For the Orthodox , tradition is ever alive and is indeed the witness of the Holy Spirit, His unceasing revelation of good tidings. For the living members of the church, tradition is not so much an outward historical authority as the continual voice of God, not just the voice of the past but the call of eternity.
There is not better guarantee for the members of the church that they are following the right path than for them to preserve the organic unity with the saints, the holy men and women of the past generations who are known to have lived in communion with the Holy Spirit.

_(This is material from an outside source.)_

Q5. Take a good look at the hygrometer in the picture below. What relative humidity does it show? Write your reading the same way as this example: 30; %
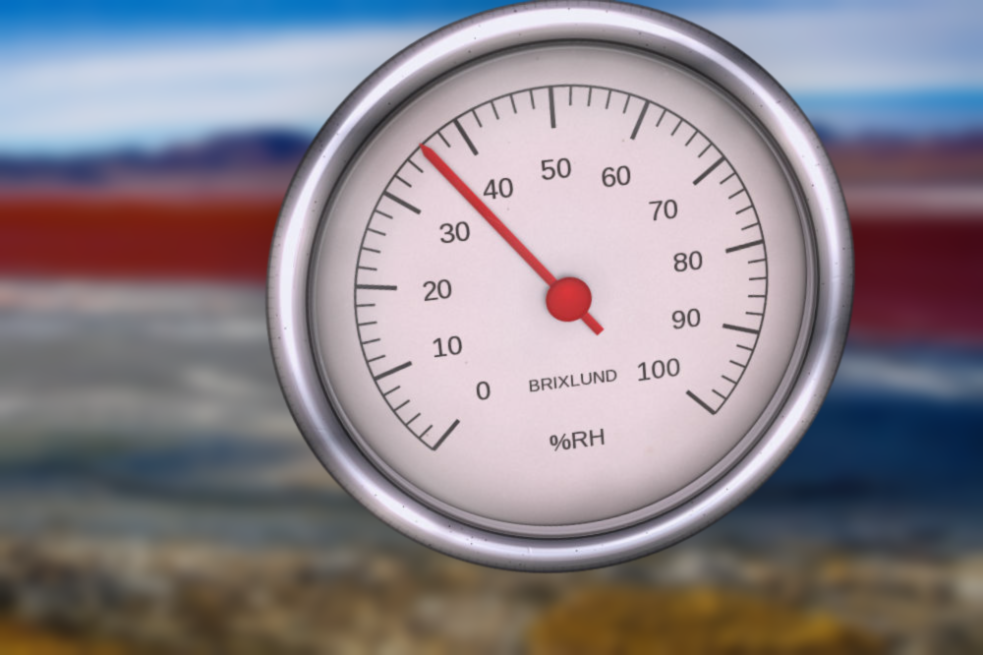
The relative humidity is 36; %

The principle of apostolic succession upheld by the Orthodox Church has to be grasped in this light, as a living bond between successive generations of church members, preserving the unity of faith and life, in spite of the constant flow of time.
It is this concept of unity in which the individual voluntarily merges his or her life in the wider fellowship of the whole body, that has helped the Orthodox to preserve the truth of the Christian revelation. The identification with the familial community, rather than discipline through centralized authority , is the life – breath of the church. From this flows the communitarian ethos of the church and the fine balance achieved between democratic functioning and Episcopal maturity. The role of the bishop is to sanction in the name of the church an action performed by the Holy Spirit, expressed as the unanimous will of all the members of the church, present and invisible, gathered to celebrate the Eucharist. This principle sustains the democratic orientation of the Orthodox community, indeed of all Eastern Churches.
The Constitution of the Orthodox Church in India ( which has retained the traditional name , Malankara Orthodox Syrian Church was brought into force on 26 December 1934, with some amendments made later in 1951 and 1967.